Building an interpreter in Go: Scanner

2020-04-20

I recently discovered a book that walks through the nitty-gritty of creating a programming language (Crafting Interpreters). So far it's been excellent!

The book walks through implementing a language called Lox in two different ways:

As a tree-walk interpreter written in Java (easier, but slower at runtime)
As a compiler written in C (more involved, but faster at runtime)

I've started following along with the first implementation, but writing in Go rather than Java, since I already know Java and have wanted to try Go for some time.

Then I realized I could compile my Go program to WebAssembly and call it from a web browser!

Here's the first milestone of my project:

This text box accepts Lox code, sends it to WebAssembly, and the page animates the list of tokens returned by the scanner.

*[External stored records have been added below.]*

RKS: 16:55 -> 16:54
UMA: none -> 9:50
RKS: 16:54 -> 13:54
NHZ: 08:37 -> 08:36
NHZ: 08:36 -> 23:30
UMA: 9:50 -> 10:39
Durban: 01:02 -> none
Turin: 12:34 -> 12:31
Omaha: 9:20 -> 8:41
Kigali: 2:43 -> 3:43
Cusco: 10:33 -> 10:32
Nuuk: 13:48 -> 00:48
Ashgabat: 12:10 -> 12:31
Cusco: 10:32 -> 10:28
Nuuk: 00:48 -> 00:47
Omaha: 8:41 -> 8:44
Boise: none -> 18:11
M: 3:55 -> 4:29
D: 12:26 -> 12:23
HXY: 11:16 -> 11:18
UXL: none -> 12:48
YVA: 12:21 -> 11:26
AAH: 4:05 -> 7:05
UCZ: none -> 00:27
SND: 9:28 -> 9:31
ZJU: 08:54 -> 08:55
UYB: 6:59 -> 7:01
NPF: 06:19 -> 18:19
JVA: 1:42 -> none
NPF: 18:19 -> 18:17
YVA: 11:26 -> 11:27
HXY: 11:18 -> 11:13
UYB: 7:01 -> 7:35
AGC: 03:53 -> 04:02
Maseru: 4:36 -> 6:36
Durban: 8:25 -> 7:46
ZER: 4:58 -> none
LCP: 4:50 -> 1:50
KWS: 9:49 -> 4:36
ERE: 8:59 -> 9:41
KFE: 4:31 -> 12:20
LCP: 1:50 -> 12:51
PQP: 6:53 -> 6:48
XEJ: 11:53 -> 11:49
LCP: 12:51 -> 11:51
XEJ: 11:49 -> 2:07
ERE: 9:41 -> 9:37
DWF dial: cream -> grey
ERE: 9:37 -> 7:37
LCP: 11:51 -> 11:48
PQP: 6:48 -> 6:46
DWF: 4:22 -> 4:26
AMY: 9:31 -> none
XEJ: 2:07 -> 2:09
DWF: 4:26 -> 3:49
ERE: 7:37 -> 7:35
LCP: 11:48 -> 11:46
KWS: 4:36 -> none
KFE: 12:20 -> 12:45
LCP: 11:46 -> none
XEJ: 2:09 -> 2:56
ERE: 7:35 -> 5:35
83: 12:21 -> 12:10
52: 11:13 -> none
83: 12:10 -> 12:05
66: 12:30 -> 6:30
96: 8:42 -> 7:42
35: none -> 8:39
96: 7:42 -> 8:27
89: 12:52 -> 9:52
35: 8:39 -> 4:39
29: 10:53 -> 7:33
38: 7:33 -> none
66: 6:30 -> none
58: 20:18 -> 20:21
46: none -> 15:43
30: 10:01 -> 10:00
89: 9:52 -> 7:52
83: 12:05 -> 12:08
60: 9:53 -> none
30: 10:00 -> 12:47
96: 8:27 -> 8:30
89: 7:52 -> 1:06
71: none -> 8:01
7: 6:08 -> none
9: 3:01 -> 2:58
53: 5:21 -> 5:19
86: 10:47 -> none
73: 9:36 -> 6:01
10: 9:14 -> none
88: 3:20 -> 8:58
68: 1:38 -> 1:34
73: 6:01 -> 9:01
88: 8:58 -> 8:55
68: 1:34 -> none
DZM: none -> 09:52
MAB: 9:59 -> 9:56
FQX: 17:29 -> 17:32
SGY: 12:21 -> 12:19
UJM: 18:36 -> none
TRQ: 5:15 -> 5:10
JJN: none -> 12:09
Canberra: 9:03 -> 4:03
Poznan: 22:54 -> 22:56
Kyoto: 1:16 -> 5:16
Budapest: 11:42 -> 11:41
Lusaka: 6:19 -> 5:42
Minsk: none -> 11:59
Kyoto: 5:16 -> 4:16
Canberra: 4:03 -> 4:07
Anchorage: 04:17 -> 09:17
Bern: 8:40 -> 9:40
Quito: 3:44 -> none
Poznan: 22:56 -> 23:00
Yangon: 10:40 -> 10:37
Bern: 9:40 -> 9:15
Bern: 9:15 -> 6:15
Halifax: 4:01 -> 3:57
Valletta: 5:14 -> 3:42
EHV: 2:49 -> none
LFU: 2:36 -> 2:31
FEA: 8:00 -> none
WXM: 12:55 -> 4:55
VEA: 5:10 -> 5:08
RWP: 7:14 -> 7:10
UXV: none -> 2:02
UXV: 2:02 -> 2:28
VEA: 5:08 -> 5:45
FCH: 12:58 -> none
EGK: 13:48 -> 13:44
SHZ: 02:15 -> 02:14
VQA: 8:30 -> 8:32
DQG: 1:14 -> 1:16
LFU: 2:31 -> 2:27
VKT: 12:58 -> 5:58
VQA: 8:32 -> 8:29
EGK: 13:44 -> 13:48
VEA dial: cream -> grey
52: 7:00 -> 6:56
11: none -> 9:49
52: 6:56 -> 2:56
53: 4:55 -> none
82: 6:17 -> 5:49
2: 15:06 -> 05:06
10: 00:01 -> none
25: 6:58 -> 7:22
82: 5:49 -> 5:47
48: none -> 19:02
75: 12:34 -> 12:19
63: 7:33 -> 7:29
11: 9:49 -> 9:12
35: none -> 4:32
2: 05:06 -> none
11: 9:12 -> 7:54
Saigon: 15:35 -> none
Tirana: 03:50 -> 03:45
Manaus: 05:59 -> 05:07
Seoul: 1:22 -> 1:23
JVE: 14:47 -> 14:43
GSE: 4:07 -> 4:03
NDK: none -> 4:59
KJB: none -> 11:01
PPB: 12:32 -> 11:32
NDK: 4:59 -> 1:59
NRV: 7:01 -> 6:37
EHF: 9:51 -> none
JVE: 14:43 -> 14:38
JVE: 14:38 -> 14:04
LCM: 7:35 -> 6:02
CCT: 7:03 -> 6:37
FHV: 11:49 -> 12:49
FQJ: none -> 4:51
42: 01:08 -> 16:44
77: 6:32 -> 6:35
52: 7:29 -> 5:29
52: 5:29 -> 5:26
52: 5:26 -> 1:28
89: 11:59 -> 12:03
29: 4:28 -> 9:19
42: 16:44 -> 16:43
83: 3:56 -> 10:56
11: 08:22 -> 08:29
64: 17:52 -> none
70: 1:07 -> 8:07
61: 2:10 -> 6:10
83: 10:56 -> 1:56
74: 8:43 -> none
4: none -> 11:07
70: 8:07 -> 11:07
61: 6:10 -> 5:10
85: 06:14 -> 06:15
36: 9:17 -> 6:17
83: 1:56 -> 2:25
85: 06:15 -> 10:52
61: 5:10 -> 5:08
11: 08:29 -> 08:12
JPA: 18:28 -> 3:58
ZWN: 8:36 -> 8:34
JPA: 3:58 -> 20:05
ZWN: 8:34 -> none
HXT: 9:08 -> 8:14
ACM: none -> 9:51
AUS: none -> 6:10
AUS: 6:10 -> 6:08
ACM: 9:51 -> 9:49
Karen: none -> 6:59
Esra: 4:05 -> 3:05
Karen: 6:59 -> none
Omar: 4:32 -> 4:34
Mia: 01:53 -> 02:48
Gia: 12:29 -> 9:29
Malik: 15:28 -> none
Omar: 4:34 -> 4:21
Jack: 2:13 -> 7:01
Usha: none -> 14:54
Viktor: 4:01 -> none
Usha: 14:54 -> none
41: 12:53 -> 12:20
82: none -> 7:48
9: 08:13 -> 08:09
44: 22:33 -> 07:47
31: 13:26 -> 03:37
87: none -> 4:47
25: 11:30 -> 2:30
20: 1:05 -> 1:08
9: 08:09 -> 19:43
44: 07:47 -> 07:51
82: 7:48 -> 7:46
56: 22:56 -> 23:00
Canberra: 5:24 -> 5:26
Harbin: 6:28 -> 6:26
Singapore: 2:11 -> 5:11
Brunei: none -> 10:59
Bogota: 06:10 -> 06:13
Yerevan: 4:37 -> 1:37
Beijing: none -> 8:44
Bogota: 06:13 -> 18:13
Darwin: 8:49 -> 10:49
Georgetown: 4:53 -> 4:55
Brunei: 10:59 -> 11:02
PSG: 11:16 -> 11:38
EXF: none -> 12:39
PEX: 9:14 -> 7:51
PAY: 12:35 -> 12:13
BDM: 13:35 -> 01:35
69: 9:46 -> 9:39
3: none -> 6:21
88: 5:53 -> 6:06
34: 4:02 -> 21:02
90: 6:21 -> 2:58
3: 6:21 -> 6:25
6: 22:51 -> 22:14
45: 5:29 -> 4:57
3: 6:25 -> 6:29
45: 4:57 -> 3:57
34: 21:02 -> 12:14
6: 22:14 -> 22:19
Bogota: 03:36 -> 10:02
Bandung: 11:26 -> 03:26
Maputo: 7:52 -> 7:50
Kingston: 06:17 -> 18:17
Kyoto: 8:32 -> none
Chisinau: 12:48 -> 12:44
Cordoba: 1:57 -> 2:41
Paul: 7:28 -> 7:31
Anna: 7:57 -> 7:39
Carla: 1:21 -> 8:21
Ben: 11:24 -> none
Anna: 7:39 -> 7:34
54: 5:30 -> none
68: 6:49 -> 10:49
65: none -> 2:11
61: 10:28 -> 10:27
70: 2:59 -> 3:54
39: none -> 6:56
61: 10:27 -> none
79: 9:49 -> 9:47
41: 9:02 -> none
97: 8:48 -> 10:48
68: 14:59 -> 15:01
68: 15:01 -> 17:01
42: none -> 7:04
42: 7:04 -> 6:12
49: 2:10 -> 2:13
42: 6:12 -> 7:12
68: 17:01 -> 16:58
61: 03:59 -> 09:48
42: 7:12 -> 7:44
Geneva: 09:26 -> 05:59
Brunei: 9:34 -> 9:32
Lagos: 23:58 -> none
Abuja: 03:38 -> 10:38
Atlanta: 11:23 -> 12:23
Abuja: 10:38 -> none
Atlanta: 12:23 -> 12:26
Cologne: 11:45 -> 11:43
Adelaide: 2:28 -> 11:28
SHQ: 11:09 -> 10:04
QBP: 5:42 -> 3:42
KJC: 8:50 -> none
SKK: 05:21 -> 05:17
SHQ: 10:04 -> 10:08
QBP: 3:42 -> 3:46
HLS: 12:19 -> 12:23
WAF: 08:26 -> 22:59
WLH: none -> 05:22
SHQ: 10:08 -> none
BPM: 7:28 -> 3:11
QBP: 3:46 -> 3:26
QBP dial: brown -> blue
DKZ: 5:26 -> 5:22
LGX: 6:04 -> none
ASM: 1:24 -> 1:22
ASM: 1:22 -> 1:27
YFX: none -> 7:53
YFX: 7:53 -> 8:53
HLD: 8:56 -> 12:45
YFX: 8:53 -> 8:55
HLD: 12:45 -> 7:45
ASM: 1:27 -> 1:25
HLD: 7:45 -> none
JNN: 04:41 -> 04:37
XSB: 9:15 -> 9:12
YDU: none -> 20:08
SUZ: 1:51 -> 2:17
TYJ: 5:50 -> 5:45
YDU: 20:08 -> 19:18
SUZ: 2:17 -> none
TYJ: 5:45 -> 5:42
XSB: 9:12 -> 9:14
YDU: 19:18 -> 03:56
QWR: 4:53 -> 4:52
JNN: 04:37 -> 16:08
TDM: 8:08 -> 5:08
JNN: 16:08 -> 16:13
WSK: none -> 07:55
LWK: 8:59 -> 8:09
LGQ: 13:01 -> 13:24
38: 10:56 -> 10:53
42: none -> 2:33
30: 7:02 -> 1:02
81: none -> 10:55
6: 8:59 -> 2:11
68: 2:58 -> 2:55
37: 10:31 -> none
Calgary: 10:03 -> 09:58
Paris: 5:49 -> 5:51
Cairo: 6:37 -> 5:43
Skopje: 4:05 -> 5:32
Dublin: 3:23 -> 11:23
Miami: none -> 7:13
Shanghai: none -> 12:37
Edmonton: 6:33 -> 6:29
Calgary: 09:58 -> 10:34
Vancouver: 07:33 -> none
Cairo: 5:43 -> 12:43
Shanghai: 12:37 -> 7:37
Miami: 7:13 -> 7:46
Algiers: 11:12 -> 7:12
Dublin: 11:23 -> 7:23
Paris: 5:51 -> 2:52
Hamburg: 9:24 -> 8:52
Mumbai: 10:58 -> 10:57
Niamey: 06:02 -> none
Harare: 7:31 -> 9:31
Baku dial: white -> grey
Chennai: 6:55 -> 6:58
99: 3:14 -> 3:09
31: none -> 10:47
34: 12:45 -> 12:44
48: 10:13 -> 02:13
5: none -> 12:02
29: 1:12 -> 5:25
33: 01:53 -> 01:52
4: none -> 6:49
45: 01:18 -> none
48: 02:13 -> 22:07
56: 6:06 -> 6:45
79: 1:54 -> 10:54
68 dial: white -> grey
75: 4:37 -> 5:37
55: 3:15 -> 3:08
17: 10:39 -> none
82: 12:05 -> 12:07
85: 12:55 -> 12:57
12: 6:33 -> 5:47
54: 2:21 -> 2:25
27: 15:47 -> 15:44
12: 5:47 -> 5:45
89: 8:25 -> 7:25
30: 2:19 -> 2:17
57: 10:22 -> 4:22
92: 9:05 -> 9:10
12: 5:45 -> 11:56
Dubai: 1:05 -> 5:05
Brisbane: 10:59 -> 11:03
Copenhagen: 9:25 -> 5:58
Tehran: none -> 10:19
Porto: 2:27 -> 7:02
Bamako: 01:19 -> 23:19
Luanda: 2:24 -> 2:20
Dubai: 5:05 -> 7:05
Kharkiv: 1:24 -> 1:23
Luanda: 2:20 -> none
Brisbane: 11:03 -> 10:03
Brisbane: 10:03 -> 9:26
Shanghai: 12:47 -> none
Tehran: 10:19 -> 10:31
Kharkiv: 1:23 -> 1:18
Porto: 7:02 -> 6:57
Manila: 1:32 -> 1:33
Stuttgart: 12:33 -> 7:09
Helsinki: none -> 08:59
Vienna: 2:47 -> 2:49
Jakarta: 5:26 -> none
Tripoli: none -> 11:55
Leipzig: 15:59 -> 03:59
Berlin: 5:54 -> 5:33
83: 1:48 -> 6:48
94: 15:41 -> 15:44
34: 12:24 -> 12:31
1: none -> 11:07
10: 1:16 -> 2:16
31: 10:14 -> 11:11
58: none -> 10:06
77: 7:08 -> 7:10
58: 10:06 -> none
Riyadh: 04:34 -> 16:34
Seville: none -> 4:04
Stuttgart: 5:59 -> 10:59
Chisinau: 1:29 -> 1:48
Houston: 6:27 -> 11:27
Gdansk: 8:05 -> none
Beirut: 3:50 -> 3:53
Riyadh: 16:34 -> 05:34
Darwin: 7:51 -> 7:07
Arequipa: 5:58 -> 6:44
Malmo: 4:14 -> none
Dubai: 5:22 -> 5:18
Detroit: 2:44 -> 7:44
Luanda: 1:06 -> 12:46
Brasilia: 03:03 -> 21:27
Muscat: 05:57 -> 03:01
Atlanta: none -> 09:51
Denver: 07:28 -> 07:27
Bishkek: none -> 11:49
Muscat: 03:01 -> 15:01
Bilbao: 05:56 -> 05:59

Try changing the input to see the resulting tokens!

The scanner is the simplest part of a programming language interpreter, so this first post is really about connecting a few different technologies.

A summary of the parts:

Scanner

The scanner takes the input code and creates a list of tokens that will be passed to the parser.
The parser will turn the tokens into an Abstract Syntax Tree representing the code. More on the parser in a future post.
Hover over the output above to see information about each token.
The blue highlights represent each token.
The red underline represents the character currently being evaluated.
The green cursor represents the start of the current token.
The scanner doesn't interpret the tokens -- you could put in var x = "hi""there" and it would produce tokens.
My scanner is written in Go.
Here's a link to the scanning chapter in Crafting Interpreters

Compilation to WebAssembly

WebAssembly (wasm) is a binary instruction format that browsers know how to execute. Many languages compile to wasm, including Go!
The Go binary produced is absurdly large (2.4MB!). The tinygo compiler will make smaller binaries, but I had issues with it and haven't set it up yet.
Go support for wasm felt clunky to me. The Go code creates new functions on window which just feels wrong.
I treat the Go binary as a library, and call it from javascript to get a list of the every step performed by the scanner. I log these steps to the console if you want to take a look!
Asking for every step is unsustainably slow for anything but a toy example, but it works for the visuals I wanted to make.

Visualization in d3.js

This was my first time playing with d3, a very popular visualization library for javascript.
It took a few hours to understand d3's selection api, but now that I do, I find it really intuitive and flexible. This blog post was the most helpful resource I found while figuring things out.
The basic idea is to select some group of objects (for example, a list of rectangles in an svg), and bind it to a list of data points (for example, a list of tokens to display). Then you tell d3 how to draw each data point at three different moments:
- When the data point is entering. Here we draw the object for the first time.
- When the data point is updating. Here we update any attributes of the object that need updating -- e.g. the position of the data point may have changed.
- When the data point is exiting. Typically we would just remove the object in this step.
- d3 decides which objects are entering/updating/exiting based on the size of the selection vs. the size of the data points. If the dataset has more elements than the selection, we enter the new ones and update the existing ones!
Using my code as an example, a selection might be the highlights -- svg rect elements. The data points are the tokens for the current step of the scanner, and I change the current step every 150ms.
The entire source code is less than 200 lines of javascript (that I had to write) including comments!

My next project is to visualize the parser as it's parsing the tokens into an AST!